[Collection entries]
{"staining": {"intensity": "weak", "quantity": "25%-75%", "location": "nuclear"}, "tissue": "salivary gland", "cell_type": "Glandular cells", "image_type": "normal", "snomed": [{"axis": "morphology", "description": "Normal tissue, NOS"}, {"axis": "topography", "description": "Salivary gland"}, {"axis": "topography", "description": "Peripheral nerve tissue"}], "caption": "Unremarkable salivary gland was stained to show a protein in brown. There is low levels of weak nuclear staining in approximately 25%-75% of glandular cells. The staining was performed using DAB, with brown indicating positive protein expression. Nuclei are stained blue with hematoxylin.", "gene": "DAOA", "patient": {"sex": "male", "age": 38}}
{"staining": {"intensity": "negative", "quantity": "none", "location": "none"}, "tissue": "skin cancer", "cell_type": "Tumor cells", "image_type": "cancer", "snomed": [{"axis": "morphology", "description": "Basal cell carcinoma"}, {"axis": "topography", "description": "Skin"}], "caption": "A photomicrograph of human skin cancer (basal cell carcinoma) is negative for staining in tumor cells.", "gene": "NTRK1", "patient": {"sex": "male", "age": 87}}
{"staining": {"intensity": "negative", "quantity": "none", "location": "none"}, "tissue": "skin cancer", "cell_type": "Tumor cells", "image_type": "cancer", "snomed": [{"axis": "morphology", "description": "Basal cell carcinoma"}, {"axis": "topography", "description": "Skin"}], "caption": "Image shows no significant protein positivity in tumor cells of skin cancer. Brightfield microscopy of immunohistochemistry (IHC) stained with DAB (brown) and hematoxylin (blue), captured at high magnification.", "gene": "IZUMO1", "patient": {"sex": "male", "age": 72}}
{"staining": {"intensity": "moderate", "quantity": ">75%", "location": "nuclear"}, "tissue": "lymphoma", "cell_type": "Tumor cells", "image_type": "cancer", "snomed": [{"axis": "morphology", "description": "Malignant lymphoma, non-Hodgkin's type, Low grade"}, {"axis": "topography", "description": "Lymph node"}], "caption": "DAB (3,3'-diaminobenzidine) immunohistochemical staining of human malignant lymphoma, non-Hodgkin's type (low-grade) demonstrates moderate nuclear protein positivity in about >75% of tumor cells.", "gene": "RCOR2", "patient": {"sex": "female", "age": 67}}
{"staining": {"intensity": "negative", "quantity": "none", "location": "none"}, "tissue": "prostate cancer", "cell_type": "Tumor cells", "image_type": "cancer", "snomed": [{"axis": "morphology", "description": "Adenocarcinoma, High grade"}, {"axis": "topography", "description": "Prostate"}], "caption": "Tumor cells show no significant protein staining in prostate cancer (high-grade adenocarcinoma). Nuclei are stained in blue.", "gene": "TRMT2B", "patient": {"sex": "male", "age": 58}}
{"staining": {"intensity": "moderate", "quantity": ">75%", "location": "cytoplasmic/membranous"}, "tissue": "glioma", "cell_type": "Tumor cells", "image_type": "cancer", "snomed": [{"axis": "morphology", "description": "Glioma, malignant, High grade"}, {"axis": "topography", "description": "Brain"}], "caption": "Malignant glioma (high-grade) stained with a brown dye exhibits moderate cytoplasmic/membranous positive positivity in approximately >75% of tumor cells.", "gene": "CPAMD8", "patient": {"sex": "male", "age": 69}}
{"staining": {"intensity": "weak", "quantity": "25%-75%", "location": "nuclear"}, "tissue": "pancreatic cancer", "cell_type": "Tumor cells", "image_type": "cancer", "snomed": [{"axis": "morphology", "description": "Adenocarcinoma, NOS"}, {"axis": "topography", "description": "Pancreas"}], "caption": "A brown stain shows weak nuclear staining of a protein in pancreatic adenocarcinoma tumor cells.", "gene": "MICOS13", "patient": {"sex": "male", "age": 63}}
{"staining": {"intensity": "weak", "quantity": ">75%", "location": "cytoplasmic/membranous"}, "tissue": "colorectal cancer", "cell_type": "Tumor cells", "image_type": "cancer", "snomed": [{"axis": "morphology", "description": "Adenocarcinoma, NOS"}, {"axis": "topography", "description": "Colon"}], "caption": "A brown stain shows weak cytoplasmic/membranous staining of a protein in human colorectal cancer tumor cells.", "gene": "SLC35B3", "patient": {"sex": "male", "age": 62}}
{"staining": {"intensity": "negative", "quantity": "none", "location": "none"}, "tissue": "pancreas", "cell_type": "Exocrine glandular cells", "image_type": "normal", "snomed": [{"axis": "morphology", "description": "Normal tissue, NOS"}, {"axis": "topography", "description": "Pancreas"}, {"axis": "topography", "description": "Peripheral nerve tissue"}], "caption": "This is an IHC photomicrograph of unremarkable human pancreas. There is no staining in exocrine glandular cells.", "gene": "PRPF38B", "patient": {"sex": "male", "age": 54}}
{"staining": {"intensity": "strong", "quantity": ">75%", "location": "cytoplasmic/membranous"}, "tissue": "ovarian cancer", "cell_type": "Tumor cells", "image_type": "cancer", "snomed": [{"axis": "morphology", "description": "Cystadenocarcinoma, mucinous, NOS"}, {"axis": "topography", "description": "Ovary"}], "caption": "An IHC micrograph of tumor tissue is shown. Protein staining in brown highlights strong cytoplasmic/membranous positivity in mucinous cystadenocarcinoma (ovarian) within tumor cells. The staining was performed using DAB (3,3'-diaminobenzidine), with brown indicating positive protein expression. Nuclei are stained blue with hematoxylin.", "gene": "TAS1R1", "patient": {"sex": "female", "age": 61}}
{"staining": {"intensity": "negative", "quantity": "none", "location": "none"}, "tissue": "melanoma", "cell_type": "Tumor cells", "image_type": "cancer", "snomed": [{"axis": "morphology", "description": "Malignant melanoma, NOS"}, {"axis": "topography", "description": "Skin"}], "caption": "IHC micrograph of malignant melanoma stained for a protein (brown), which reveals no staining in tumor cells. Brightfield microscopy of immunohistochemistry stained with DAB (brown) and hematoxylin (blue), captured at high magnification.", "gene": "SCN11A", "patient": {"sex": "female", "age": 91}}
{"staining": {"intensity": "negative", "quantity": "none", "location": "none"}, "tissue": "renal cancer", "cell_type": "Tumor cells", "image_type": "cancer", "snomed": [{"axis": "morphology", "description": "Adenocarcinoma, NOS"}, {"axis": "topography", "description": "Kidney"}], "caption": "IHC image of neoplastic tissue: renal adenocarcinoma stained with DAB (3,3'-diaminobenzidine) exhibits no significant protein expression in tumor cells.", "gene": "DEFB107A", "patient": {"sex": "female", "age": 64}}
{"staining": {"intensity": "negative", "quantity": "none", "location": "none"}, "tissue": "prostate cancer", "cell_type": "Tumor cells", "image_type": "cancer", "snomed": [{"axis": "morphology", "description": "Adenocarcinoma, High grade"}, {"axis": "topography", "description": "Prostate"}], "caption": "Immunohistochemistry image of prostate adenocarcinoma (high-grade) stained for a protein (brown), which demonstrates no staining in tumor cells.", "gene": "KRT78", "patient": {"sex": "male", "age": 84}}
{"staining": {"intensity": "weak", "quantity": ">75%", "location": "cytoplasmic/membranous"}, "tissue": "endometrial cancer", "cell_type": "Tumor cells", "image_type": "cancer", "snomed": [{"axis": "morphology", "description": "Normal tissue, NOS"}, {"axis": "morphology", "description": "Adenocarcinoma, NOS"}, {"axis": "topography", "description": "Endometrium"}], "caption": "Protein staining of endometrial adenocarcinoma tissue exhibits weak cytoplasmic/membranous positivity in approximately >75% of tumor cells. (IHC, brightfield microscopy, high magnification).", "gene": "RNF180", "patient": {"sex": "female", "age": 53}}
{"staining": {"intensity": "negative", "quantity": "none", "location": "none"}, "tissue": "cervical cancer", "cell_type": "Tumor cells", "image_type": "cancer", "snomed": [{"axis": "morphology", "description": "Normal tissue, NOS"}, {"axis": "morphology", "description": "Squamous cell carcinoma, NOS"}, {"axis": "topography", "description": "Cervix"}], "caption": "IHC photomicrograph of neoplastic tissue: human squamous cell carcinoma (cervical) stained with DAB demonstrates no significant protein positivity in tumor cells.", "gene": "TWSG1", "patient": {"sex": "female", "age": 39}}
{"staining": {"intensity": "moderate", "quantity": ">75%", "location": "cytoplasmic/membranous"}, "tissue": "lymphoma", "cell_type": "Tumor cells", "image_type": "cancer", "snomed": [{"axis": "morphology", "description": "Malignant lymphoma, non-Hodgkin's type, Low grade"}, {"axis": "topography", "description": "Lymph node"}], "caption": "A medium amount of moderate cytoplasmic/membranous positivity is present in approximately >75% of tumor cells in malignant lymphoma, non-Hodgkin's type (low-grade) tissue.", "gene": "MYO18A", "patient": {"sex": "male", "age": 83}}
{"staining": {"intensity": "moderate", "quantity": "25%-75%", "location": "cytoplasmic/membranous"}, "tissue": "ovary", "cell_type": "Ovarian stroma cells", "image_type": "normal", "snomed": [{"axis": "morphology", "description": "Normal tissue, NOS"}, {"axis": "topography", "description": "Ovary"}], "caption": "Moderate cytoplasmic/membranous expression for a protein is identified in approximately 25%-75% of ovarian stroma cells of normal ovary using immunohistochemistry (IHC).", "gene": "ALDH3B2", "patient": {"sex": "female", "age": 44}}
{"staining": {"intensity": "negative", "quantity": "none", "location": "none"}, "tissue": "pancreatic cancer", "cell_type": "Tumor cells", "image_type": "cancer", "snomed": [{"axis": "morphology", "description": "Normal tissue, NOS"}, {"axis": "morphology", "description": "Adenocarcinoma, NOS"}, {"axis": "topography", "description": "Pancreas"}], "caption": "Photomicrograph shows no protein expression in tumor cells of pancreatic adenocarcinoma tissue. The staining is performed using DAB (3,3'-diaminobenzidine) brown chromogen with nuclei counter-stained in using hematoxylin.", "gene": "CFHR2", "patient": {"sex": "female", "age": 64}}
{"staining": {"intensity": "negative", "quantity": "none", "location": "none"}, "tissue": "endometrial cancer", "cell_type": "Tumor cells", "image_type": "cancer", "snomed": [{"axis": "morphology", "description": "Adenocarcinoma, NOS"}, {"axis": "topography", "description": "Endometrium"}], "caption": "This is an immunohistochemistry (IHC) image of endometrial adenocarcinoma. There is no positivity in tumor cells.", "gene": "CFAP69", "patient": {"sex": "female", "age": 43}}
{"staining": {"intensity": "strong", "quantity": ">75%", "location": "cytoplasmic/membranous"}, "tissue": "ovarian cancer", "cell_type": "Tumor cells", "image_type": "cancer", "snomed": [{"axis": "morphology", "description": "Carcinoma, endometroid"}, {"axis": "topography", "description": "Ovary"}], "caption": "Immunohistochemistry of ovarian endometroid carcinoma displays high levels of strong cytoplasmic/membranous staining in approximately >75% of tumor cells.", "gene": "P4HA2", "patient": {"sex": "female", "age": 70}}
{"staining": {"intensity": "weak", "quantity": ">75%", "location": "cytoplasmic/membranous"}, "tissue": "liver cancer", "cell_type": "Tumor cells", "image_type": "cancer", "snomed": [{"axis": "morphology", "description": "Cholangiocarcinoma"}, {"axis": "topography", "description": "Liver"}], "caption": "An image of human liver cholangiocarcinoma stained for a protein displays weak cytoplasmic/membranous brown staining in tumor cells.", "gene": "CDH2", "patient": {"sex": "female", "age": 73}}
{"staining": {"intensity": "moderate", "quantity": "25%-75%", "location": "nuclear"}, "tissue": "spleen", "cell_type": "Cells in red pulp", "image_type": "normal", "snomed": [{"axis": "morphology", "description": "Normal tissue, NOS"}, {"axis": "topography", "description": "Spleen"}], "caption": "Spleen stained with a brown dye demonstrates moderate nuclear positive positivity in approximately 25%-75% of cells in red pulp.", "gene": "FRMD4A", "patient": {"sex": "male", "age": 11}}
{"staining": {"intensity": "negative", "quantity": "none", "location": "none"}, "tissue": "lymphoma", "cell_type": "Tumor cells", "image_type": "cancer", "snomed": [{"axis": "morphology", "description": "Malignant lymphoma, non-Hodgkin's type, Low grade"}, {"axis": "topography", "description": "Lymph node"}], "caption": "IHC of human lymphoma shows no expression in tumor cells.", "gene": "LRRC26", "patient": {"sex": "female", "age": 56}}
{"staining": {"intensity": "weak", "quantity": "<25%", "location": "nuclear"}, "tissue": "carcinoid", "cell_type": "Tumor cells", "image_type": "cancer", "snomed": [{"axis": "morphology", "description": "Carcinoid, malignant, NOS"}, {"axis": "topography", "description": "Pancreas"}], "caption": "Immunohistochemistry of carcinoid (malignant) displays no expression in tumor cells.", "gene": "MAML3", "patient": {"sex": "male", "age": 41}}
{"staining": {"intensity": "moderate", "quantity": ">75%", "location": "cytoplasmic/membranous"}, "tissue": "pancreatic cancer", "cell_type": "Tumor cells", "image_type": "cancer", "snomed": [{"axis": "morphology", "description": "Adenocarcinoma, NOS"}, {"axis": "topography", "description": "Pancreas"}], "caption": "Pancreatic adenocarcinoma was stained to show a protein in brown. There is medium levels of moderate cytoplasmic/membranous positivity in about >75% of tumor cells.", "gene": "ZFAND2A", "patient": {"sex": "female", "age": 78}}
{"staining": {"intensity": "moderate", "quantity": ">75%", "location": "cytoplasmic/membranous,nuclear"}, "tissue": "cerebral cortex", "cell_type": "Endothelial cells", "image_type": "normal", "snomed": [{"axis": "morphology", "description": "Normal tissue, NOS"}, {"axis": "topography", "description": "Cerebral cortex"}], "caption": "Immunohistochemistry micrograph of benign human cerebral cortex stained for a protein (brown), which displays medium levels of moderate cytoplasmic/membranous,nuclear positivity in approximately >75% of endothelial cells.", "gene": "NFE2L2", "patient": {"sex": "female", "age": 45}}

### Brief
Your reply is to repeat, unchanged, the lines above running from the one with "cytoplasmic/membranous expression for" up to and including the one with "shows no protein".

### The answer
{"staining": {"intensity": "moderate", "quantity": "25%-75%", "location": "cytoplasmic/membranous"}, "tissue": "ovary", "cell_type": "Ovarian stroma cells", "image_type": "normal", "snomed": [{"axis": "morphology", "description": "Normal tissue, NOS"}, {"axis": "topography", "description": "Ovary"}], "caption": "Moderate cytoplasmic/membranous expression for a protein is identified in approximately 25%-75% of ovarian stroma cells of normal ovary using immunohistochemistry (IHC).", "gene": "ALDH3B2", "patient": {"sex": "female", "age": 44}}
{"staining": {"intensity": "negative", "quantity": "none", "location": "none"}, "tissue": "pancreatic cancer", "cell_type": "Tumor cells", "image_type": "cancer", "snomed": [{"axis": "morphology", "description": "Normal tissue, NOS"}, {"axis": "morphology", "description": "Adenocarcinoma, NOS"}, {"axis": "topography", "description": "Pancreas"}], "caption": "Photomicrograph shows no protein expression in tumor cells of pancreatic adenocarcinoma tissue. The staining is performed using DAB (3,3'-diaminobenzidine) brown chromogen with nuclei counter-stained in using hematoxylin.", "gene": "CFHR2", "patient": {"sex": "female", "age": 64}}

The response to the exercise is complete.